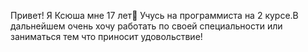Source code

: Привет! Я Ксюша мне 17 лет👋 
Учусь на программиста на 2 курсе.В дальнейшем очень хочу работать по своей специальности или заниматься тем что приносит удовольствие! 



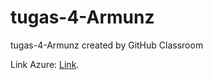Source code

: # tugas-4-Armunz
tugas-4-Armunz created by GitHub Classroom

Link Azure: [Link](https://grafkomc-170025.azurewebsites.net/).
-.-.-
**Task to complete**. Rewrite the text lines from all the entries above as a numbered list. Skip blank lines and leave out the pictures.

**Response to the task**.
1. Source code
2. : Привет! Я Ксюша мне 17 лет👋 
3. Учусь на программиста на 2 курсе.В дальнейшем очень хочу работать по своей специальности или заниматься тем что приносит удовольствие! 
4. Source code
5. : # tugas-4-Armunz
6. tugas-4-Armunz created by GitHub Classroom
7. Link Azure: [Link](https://grafkomc-170025.azurewebsites.net/).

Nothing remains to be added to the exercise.